A sombra de um número que só agora foi possível distinguir. Dois. Uma linha que se traça, a linha de um rasgo, um movimento de duas mãos, uma partida. Tantas outras sombras, imagens borradas embaralham todo discernimento. Prosseguimos rumo à exaustão. Ela chega e ainda continuamos, não há opção senão essa. O que nos move? Acontecimentos pequeninos e tão bruscos! Fica essa ruga na face, pelos arrepiados, uma estranha sensação. Continuo esperando, quase todos os dias bem atenta a qualquer sinal. Faço mil e cinco descobertas, crio modos e invento funções, novos papéis, depois troco a roupa das bonecas durante o espetáculo e todos acham o máximo! Nessa espera muitas coisas se perdem, alguns pedaços do fígado – eterno – de Prometeu. Mesmo desejando muito, não durmo uma noite sequer. Quem virá nos salvar? Quais os números que podem nos redimir?

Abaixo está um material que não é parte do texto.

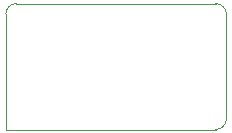
<source format=gbr>
%TF.GenerationSoftware,KiCad,Pcbnew,(5.1.6)-1*%
%TF.CreationDate,2021-08-23T07:44:09-04:00*%
%TF.ProjectId,full-can-to-smd,66756c6c-2d63-4616-9e2d-746f2d736d64,rev?*%
%TF.SameCoordinates,Original*%
%TF.FileFunction,Profile,NP*%
%FSLAX46Y46*%
G04 Gerber Fmt 4.6, Leading zero omitted, Abs format (unit mm)*
G04 Created by KiCad (PCBNEW (5.1.6)-1) date 2021-08-23 07:44:09*
%MOMM*%
%LPD*%
G01*
G04 APERTURE LIST*
%TA.AperFunction,Profile*%
%ADD10C,0.050000*%
%TD*%
G04 APERTURE END LIST*
D10*
X140462000Y-83439000D02*
X140462000Y-73660000D01*
X158242000Y-83439000D02*
X140462000Y-83439000D01*
X159131000Y-73660000D02*
X159131000Y-82550000D01*
X141351000Y-72771000D02*
X158242000Y-72771000D01*
X140462000Y-73660000D02*
G75*
G02*
X141351000Y-72771000I889000J0D01*
G01*
X158242000Y-72771000D02*
G75*
G02*
X159131000Y-73660000I0J-889000D01*
G01*
X159131000Y-82550000D02*
G75*
G02*
X158242000Y-83439000I-889000J0D01*
G01*
M02*

</source>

As núpcias da Essência e da existência. Vir a ser é assim. Oração para chamar o minotauro, silogismo para pegar no sono. Que tal a fala, que tal você falando? Dizendo o que não sei, ouvindo o que estou cansado de saber? Quer ser eu? Para quê? O que é que vai fazer comigo? Ficar assim? Comunico. Vou embora. Tudo vai embora comigo. Tudo vai ficar sozinho. Mudar de rumo no meio. Alteração permitida. De novo, o espelho. A lei da atração dos espelhos me fixa aqui. Regra dos sólidos. Não me procurem em Euclides. Um giro. Quero mudar. É uma abstração. Pensar. Perguntar interrompe. Trago tudo comigo. Um imperador morre de pé. Tudo é uma questão só. Fiquei sem graça quando acordei dentro de um susto, o sonho foi-se. Só faço as coisas que me deixam fazer. Por exemplo, eu fico. Eu não estou mais adiante. Não adianta. Eu não passei por trás. Não me atraso. Tudo tem muito que crescer ainda. Faz de conta que eu não conto. Dobre a língua, deixe ler. O que você está fazendo aí parado, sei fazer melhor que você. Tenho o condão mesmo quando não há nada para dizer. Melhor. Escreveremos à sombra sobre sombras, sonhando. Lanço uma hipótese, uma pergunta eclipsada por uma resposta. Crio contextos. Faço parte do que eu faço. Desenvolvo uma lógica. O ritmo é a lógica, quando esta se extingue, ponho um ponto final. É a música da carência. Ouvimos em direção ao nada. Perder-se no nada. Abri a porta: nada. Nada dizia nada. O nada no ar. O nada no som. A cidade não era nada. Eu não era nada. Mas eus voltei do nada. Nada tenho a declarar. O nada é o maior espetáculo da terra. Quase ouvir é melhor que ouvir. Faço uma proposta, frase feita por via de uma dúvida: alguém pensou aqui, e não fui eu. O mundo não quer que eu me distraia; distraído, estou salvo. Essa necessidade não é só física; é a necessidade da verdade, a carência de informações, a pobreza dos dados. Não é agradável ser olhado por nós, sai da geografia por meio da história. Faz física e a nega quando filosofia. Aprende errando.
[...]
Arrevensando-se na queda, a pedra heracléia atrai a estátua, estabelecendo afinidades infinitamente próximas do zero da sua igualdade, olha a democracia imperante nessa equação, a atração da gravidade chegou atrasada à extrema gravidez da situação, por vir praticando os círculos reflexivos em todo o largo do percurso vivo. Saiu daí, não me serve, caindo nos incorrigíveis esquemas das danças lacônicas. Afrontispígio, aprontife-se! A cena ininterrupta susta-se, o ventrólogo pelo ventrículo, a canícula pelo cubículo, o estímulo pelo patíbulo, satrelistem-se!